Verteilung der vermeidbaren und teilweise vermeidbaren Lebensmittelabfälle nach Produktgruppen: Gemüse und Obst, Back- und Teigwaren, Speisereste, Milchprodukte, Getränke, Fleisch und Fisch, Sonstiges wie Süßigkeiten. Quelle: Bundesministerium für Ernährung und Landwirtschaft

Mir wird ganz schlecht, wenn ich lese, wie viele Tonnen Lebensmittel in unserem Land einfach so in der Tonne landen. Eine aktuelle Studie spricht von 82 Kilogramm pro Kopf pro Jahr! Jedes achte Lebensmittel landet direkt vom Einkaufskorb im Müll. Ganz oben stehen Obst und Gemüse.

Aber wie läßt sich das vermeiden? Und vor allem: Wie sag ich’s meinem Kind?

„Andere Menschen haben nichts zu Essen und Du willst Dein Essen wegwerfen!“
„Weißt Du was Mama, wir packen meine Reste ein und schicken sie zu den armen Menschen.“

Zum Aufessen zwingen? Scheint auch nicht die richtige Lösung zu sein in Hinblick auf späteres, gestörtes Eßverhalten.

Wir versuchen den Zwerginnen beizubringen sich nur so viel auf den Teller zu legen, wie man auch essen kann.

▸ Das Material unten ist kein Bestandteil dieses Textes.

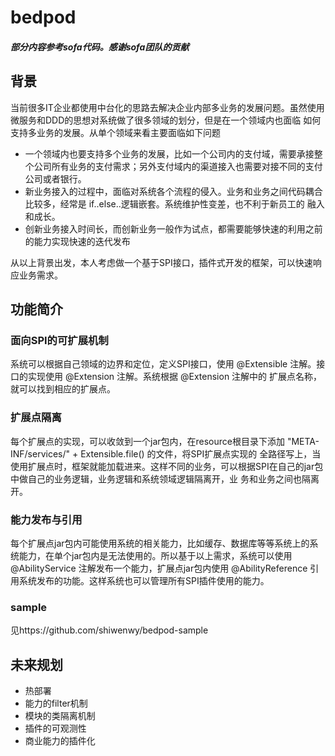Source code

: # bedpod

##### 部分内容参考sofa代码。感谢sofa团队的贡献 

## 背景
当前很多IT企业都使用中台化的思路去解决企业内部多业务的发展问题。虽然使用微服务和DDD的思想对系统做了很多领域的划分，但是在一个领域内也面临
如何支持多业务的发展。从单个领域来看主要面临如下问题
* 一个领域内也要支持多个业务的发展，比如一个公司内的支付域，需要承接整个公司所有业务的支付需求；另外支付域内的渠道接入也需要对接不同的支付
公司或者银行。
* 新业务接入的过程中，面临对系统各个流程的侵入。业务和业务之间代码耦合比较多，经常是 if..else..逻辑嵌套。系统维护性变差，也不利于新员工的
融入和成长。
* 创新业务接入时间长，而创新业务一般作为试点，都需要能够快速的利用之前的能力实现快速的迭代发布

从以上背景出发，本人考虑做一个基于SPI接口，插件式开发的框架，可以快速响应业务需求。

## 功能简介
### 面向SPI的可扩展机制
系统可以根据自己领域的边界和定位，定义SPI接口，使用 @Extensible 注解。接口的实现使用 @Extension 注解。系统根据 @Extension 注解中的
扩展点名称，就可以找到相应的扩展点。
### 扩展点隔离
每个扩展点的实现，可以收敛到一个jar包内，在resource根目录下添加 "META-INF/services/" + Extensible.file() 的文件，将SPI扩展点实现的
全路径写上，当使用扩展点时，框架就能加载进来。这样不同的业务，可以根据SPI在自己的jar包中做自己的业务逻辑，业务逻辑和系统领域逻辑隔离开，业
务和业务之间也隔离开。
### 能力发布与引用
每个扩展点jar包内可能使用系统的相关能力，比如缓存、数据库等等系统上的系统能力，在单个jar包内是无法使用的。所以基于以上需求，系统可以使用 
@AbilityService 注解发布一个能力，扩展点jar包内使用 @AbilityReference 引用系统发布的功能。这样系统也可以管理所有SPI插件使用的能力。

### sample
见https://github.com/shiwenwy/bedpod-sample

## 未来规划
* 热部署
* 能力的filter机制
* 模块的类隔离机制
* 插件的可观测性
* 商业能力的插件化
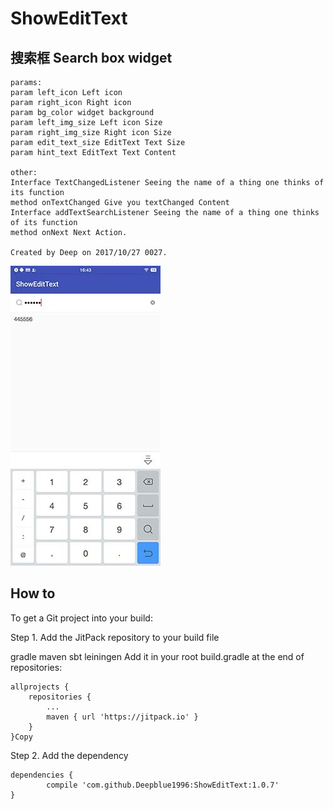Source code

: # ShowEditText

## 搜索框 Search box widget

<pre><code>params:
param left_icon Left icon
param right_icon Right icon
param bg_color widget background
param left_img_size Left icon Size
param right_img_size Right icon Size
param edit_text_size EditText Text Size
param hint_text EditText Text Content

other:
Interface TextChangedListener Seeing the name of a thing one thinks of its function
method onTextChanged Give you textChanged Content
Interface addTextSearchListener Seeing the name of a thing one thinks of its function
method onNext Next Action.

Created by Deep on 2017/10/27 0027.</code></pre>

![Image text](https://raw.githubusercontent.com/Deepblue1996/ShowEditText/master/20180203164410.jpg)
 
## How to

To get a Git project into your build:

Step 1. Add the JitPack repository to your build file

gradle
maven
sbt
leiningen
Add it in your root build.gradle at the end of repositories:

	allprojects {
		repositories {
			...
			maven { url 'https://jitpack.io' }
		}
	}Copy
Step 2. Add the dependency

	dependencies {
	        compile 'com.github.Deepblue1996:ShowEditText:1.0.7'
	}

Diese Lernphase begann schon recht früh. Eigentlich seitdem sie sitzen können und mit am Tisch gemeinsam Mahlzeiten einnehmen.
Die Lernphase dauert auch bei der großen Zwergin mit ihren sieben Jahren noch an. Aber seien wir mal ehrlich, uns passiert es doch selbst hin und wieder, daß die Augen größer waren als der Hunger oder?
Deswegen gilt auch: es ist genug für alle da, man nimmt sich kleine Portionen.
Sollte doch einmal eine größere Portion auf dem Teller bleiben wird der in einem Döschen aufbewahrt für später. Wenn der kleine Hunger kommt.
Natürlich eignet sich nicht alles zur Aufbewahrung.

Eine andere Sache: Was mache ich, wenn ich zu viel gekocht habe?

Die meisten Gerichte lassen sich problemlos einfrieren und ich bin froh, wenn ich schnell ein Essen aus dem Gefrierschrank hervorzaubern kann.
Andere Dinge wie übrig gebliebene Kartoffeln lassen sich in vielen Variationen erneut auf den Tisch bringen.
Zum Beispiel gebratene Miniklößchen  (Mein Montags Mhhhhhh!):

Gekochte Kartoffeln schälen, Ei und Mehl hinzugeben (so viel Mehl, daß eine formbare Masse entsteht). In etwas Öl knusprig braten.
Mit Apfelmuß für die Schleckermäuler oder Bratenresten für die, die es herzhaft mögen servieren.

 

Wenn die Mahlzeit nicht eh Gemüse enthält, gibt es zum Knabbern bei uns immer Gemüsesticks und Obststückchen. Je nach Saison. Das ist dann als erstes aufgefuttert.
Und schon ist der Kühlschrank wieder leerer und ich kann frisch kochen.

Was gibt es bei Euch aus den Resten? Ich bin ja immer auf der Suche nach neuen Ideen. Wenn Ihr mögt, könnt Ihr Eure Rezepte gerne als Kommentar hinterlassen.